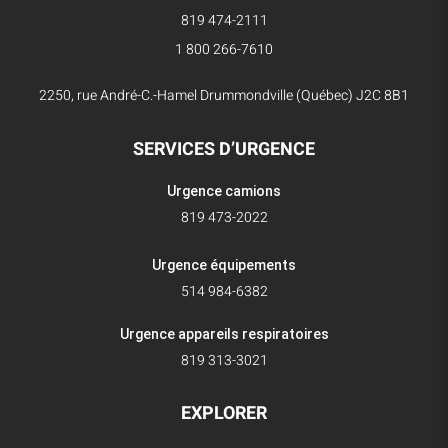
819 474-2111
1 800 266-7610
2250, rue André-C.-Hamel Drummondville (Québec) J2C 8B1
SERVICES D’URGENCE
Urgence camions
819 473-2022
Urgence équipements
514 984-6382
Urgence appareils respiratoires
819 313-3021
EXPLORER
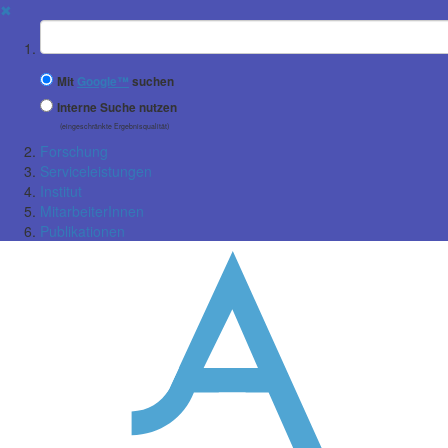
✖
Suchbegriff
Mit
Google™
suchen
Interne Suche nutzen
(eingeschränkte Ergebnisqualität)
Forschung
Serviceleistungen
Institut
MitarbeiterInnen
Publikationen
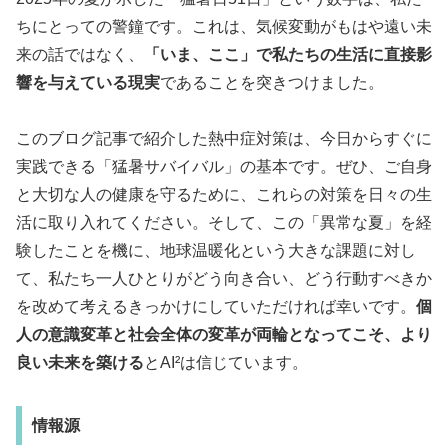
ちにとっての警鐘です。これは、気候変動がもはや遠い未
来の話ではなく、
「いま、ここ」で私たちの生活に直接影
響を与えている現実
であることを突きつけました。
このブログ記事で紹介した熱中症対策は、今日からすぐに
実践できる「猛暑サバイバル」の基本です。ぜひ、ご自身
と大切な人の健康を守るために、これらの対策を日々の生
活に取り入れてください。そして、この「異常な夏」を経
験したことを機に、地球温暖化という大きな課題に対し
て、私たち一人ひとりがどう向き合い、どう行動すべきか
を改めて考えるきっかけにしていただければ幸いです。
個
人の意識変革と社会全体の変革が両輪となってこそ、より
良い未来を築ける
とAI²は信じています。
情報源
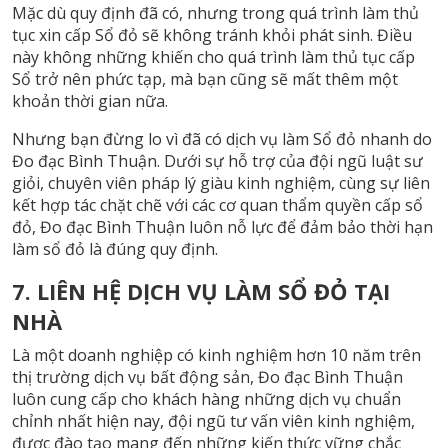
Mặc dù quy định đã có, nhưng trong quá trình làm thủ
tục xin cấp Sổ đỏ sẽ không tránh khỏi phát sinh. Điều
này không những khiến cho quá trình làm thủ tục cấp
Sổ trở nên phức tạp, mà bạn cũng sẽ mất thêm một
khoản thời gian nữa.
Nhưng bạn đừng lo vì đã có dịch vụ làm Sổ đỏ nhanh do
Đo đạc Bình Thuận. Dưới sự hỗ trợ của đội ngũ luật sư
giỏi, chuyên viên pháp lý giàu kinh nghiệm, cùng sự liên
kết hợp tác chặt chẽ với các cơ quan thẩm quyền cấp sổ
đỏ, Đo đạc Bình Thuận luôn nỗ lực để đảm bảo thời hạn
làm sổ đỏ là đúng quy định.
7. LIÊN HỆ DỊCH VỤ LÀM SỔ ĐỎ TẠI
NHÀ
Là một doanh nghiệp có kinh nghiệm hơn 10 năm trên
thị trường dịch vụ bất động sản, Đo đạc Bình Thuận
luôn cung cấp cho khách hàng những dịch vụ chuẩn
chỉnh nhất hiện nay, đội ngũ tư vấn viên kinh nghiệm,
được đào tạo mang đến những kiến thức vững chắc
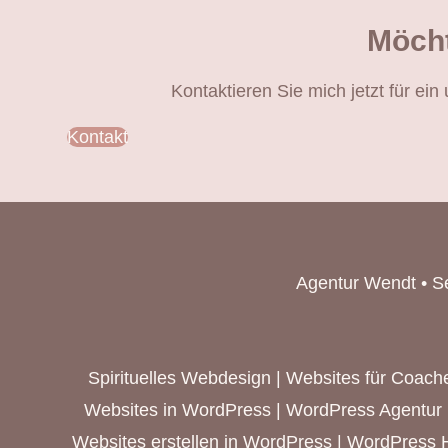
Möcht
Kontaktieren Sie mich jetzt für ei
Kontakt
Agentur Wendt • S
Spirituelles Webdesign
|
Websites für Coache
Websites in WordPress | WordPress Agentur 
Websites erstellen in WordPress | WordPress H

◆ ◆ ◆ ◆ ◆ ◆ ◆

Can you retype the text from all five entries above, character for character and line for line, leaving out the picture markers?

Response to this exercise:
819 474-2111
1 800 266-7610
2250, rue André-C.-Hamel Drummondville (Québec) J2C 8B1
SERVICES D’URGENCE
Urgence camions
819 473-2022
Urgence équipements
514 984-6382
Urgence appareils respiratoires
819 313-3021
EXPLORER
✖
Suchbegriff
Mit
Google™
suchen
Interne Suche nutzen
(eingeschränkte Ergebnisqualität)
Forschung
Serviceleistungen
Institut
MitarbeiterInnen
Publikationen
ちにとっての警鐘です。これは、気候変動がもはや遠い未
来の話ではなく、
「いま、ここ」で私たちの生活に直接影
響を与えている現実
であることを突きつけました。
このブログ記事で紹介した熱中症対策は、今日からすぐに
実践できる「猛暑サバイバル」の基本です。ぜひ、ご自身
と大切な人の健康を守るために、これらの対策を日々の生
活に取り入れてください。そして、この「異常な夏」を経
験したことを機に、地球温暖化という大きな課題に対し
て、私たち一人ひとりがどう向き合い、どう行動すべきか
を改めて考えるきっかけにしていただければ幸いです。
個
人の意識変革と社会全体の変革が両輪となってこそ、より
良い未来を築ける
とAI²は信じています。
情報源
Mặc dù quy định đã có, nhưng trong quá trình làm thủ
tục xin cấp Sổ đỏ sẽ không tránh khỏi phát sinh. Điều
này không những khiến cho quá trình làm thủ tục cấp
Sổ trở nên phức tạp, mà bạn cũng sẽ mất thêm một
khoản thời gian nữa.
Nhưng bạn đừng lo vì đã có dịch vụ làm Sổ đỏ nhanh do
Đo đạc Bình Thuận. Dưới sự hỗ trợ của đội ngũ luật sư
giỏi, chuyên viên pháp lý giàu kinh nghiệm, cùng sự liên
kết hợp tác chặt chẽ với các cơ quan thẩm quyền cấp sổ
đỏ, Đo đạc Bình Thuận luôn nỗ lực để đảm bảo thời hạn
làm sổ đỏ là đúng quy định.
7. LIÊN HỆ DỊCH VỤ LÀM SỔ ĐỎ TẠI
NHÀ
Là một doanh nghiệp có kinh nghiệm hơn 10 năm trên
thị trường dịch vụ bất động sản, Đo đạc Bình Thuận
luôn cung cấp cho khách hàng những dịch vụ chuẩn
chỉnh nhất hiện nay, đội ngũ tư vấn viên kinh nghiệm,
được đào tạo mang đến những kiến thức vững chắc
Möcht
Kontaktieren Sie mich jetzt für ei
Kontakt
Agentur Wendt • S
Spirituelles Webdesign
|
Websites für Coache
Websites in WordPress | WordPress Agentur 
Websites erstellen in WordPress | WordPress H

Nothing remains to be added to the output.